Direct succes in 2017
De conclusies na het eerste monitoringjaar in 2017 zijn positief over de effecten van de maatregelen. Er kan worden gesteld dat, al in het eerste jaar van aanleg van de maatregelen, een substantiële verhoging van de soortenrijkdom (diversiteit) en het aantal insecten (massa) heeft plaats gevonden. De stijgende lijn in het aantal insecten begon op het cruciale moment voor de kuikens van akkervogels. Sloothaak: “Kuikens van de patrijs worden eind mei geboren en zijn de eerste drie weken volledig afhankelijk van een groot aanbod en diversiteit aan insecten. Dat zat in onze projectgebieden wel goed.” Nog een treffend voorbeeld: in 2017 zijn op alle locaties waar voor PARTRIDGE maatregelen zijn genomen ruim drie keer zo veel soorten kevers aangetroffen dan op locaties zonder maatregelen.
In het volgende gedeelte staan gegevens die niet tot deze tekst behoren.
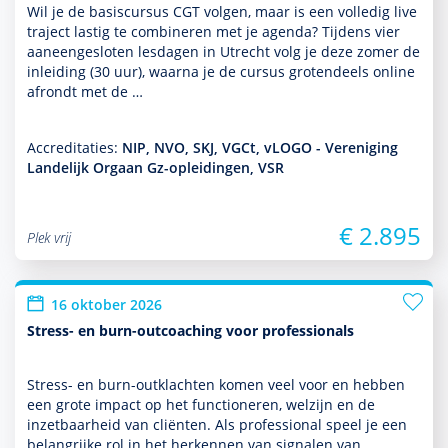
Wil je de basis­cursus CGT volgen, maar is een volledig live
traject lastig te combineren met je agenda? Tijdens vier
aaneengesloten lesdagen in Utrecht volg je deze zomer de
inleiding (30 uur), waarna je de cursus grotendeels online
afrondt met de …
Accreditaties:
NIP, NVO, SKJ, VGCt, vLOGO - Vereniging
Landelijk Orgaan Gz-opleidingen, VSR
€ 2.895
Plek vrij
16 oktober 2026
Stress- en burn-outcoaching voor professionals
Stress- en burn-outklachten komen veel voor en hebben
een grote impact op het functio­neren, welzijn en de
inzetbaarheid van cliënten. Als professional speel je een
belang­rijke rol in het herkennen van signalen van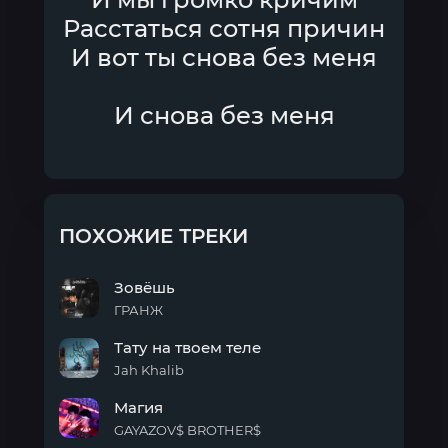
Расстаться сотня причин
И вот ты снова без меня
И снова без меня
ПОХОЖИЕ ТРЕКИ
Зовёшь
ГРАНЖ
Зовёшь
Тату на твоем теле
Jah Khalib
Тату
Магия
на
твоем
GAYAZOV$ BROTHER$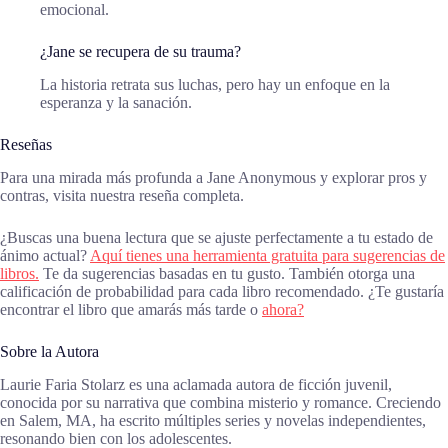
emocional.
¿Jane se recupera de su trauma?
La historia retrata sus luchas, pero hay un enfoque en la
esperanza y la sanación.
Reseñas
Para una mirada más profunda a Jane Anonymous y explorar pros y
contras, visita nuestra reseña completa.
¿Buscas una buena lectura que se ajuste perfectamente a tu estado de
ánimo actual?
Aquí tienes una herramienta gratuita para sugerencias de
libros.
Te da sugerencias basadas en tu gusto. También otorga una
calificación de probabilidad para cada libro recomendado. ¿Te gustaría
encontrar el libro que amarás más tarde o
ahora?
Sobre la Autora
Laurie Faria Stolarz es una aclamada autora de ficción juvenil,
conocida por su narrativa que combina misterio y romance. Creciendo
en Salem, MA, ha escrito múltiples series y novelas independientes,
resonando bien con los adolescentes.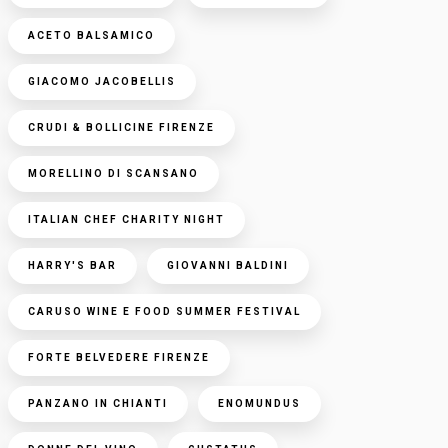
ACETO BALSAMICO
GIACOMO JACOBELLIS
CRUDI & BOLLICINE FIRENZE
MORELLINO DI SCANSANO
ITALIAN CHEF CHARITY NIGHT
HARRY'S BAR
GIOVANNI BALDINI
CARUSO WINE E FOOD SUMMER FESTIVAL
FORTE BELVEDERE FIRENZE
PANZANO IN CHIANTI
ENOMUNDUS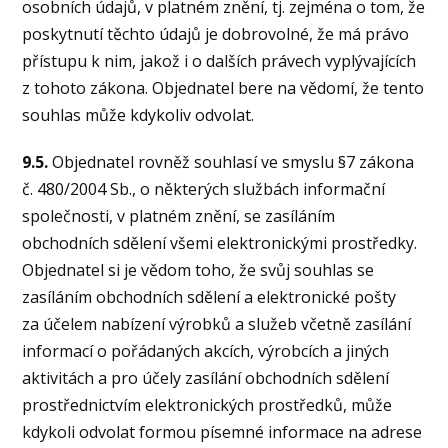
osobních údajů, v platném znění, tj. zejména o tom, že
poskytnutí těchto údajů je dobrovolné, že má právo
přístupu k nim, jakož i o dalších právech vyplývajících
z tohoto zákona. Objednatel bere na vědomí, že tento
souhlas může kdykoliv odvolat.
9.5.
Objednatel rovněž souhlasí ve smyslu §7 zákona
č. 480/2004 Sb., o některých službách informační
společnosti, v platném znění, se zasíláním
obchodních sdělení všemi elektronickými prostředky.
Objednatel si je vědom toho, že svůj souhlas se
zasíláním obchodních sdělení a elektronické pošty
za účelem nabízení výrobků a služeb včetně zasílání
informací o pořádaných akcích, výrobcích a jiných
aktivitách a pro účely zasílání obchodních sdělení
prostřednictvím elektronických prostředků, může
kdykoli odvolat formou písemné informace na adrese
Nieuwe insectensoorten gevonden
Niet alleen de hoeveelheid insecten is toegenomen, ook de diversiteit neemt snel toe. Jochem Sloothaak is enthousiast: “Wekelijks gaan onderzoekers en studenten het veld in om inventarisaties uit te voeren. Dit jaar worden bijna in iedere monitoringronde nieuwe insectensoorten aangetroffen. Denk aan de gekorrelde veldloopkever, de gele glimmer, de grote spitskop en de behaarde schaduwwants. Een teken dat niet alleen de aantallen, maar ook de diversiteit aan het herstellen is. Akkervogels hebben namelijk een breed scala aan insecten nodig en niet elke dag een boterham met kaas.”

Enorme toename in 2018
Uit het onderzoek - uitgevoerd door ecologisch adviesbureau Maasarend en studenten - blijkt dat er grote verschillen zijn waar te nemen met de eerste meetmomenten in 2017. Met name op de keverbanken is sprake van een explosieve toename van het gemiddelde aantal insecten per bodemval. Dat geldt ook voor bladluizen, wantsen, zweefvliegen, hommels, libellen en vlinders. Sloothaak: “Het is een teken dat de biodiversiteit toeneemt en dat we met PARTRIDGE heel goed op weg zijn. Daar profiteert de patrijs van, maar ook heel veel andere vogels en dieren. En het mooie is dat ons werk wordt opgepikt. Heel veel agrarische natuurverenigingen en andere terreinbeheerders komen bij ons kijken hoe we het doen en willen onze aanpak overnemen. En onze keverbanken zijn zelfs dit jaar al door de overheid geadopteerd als effectieve methode van agrarisch natuurbeheer. Dat is natuurlijk geweldig! Zo kan hopelijk op veel meer plekken in Nederland de biodiversiteit op het boerenland de broodnodige impuls krijgen.”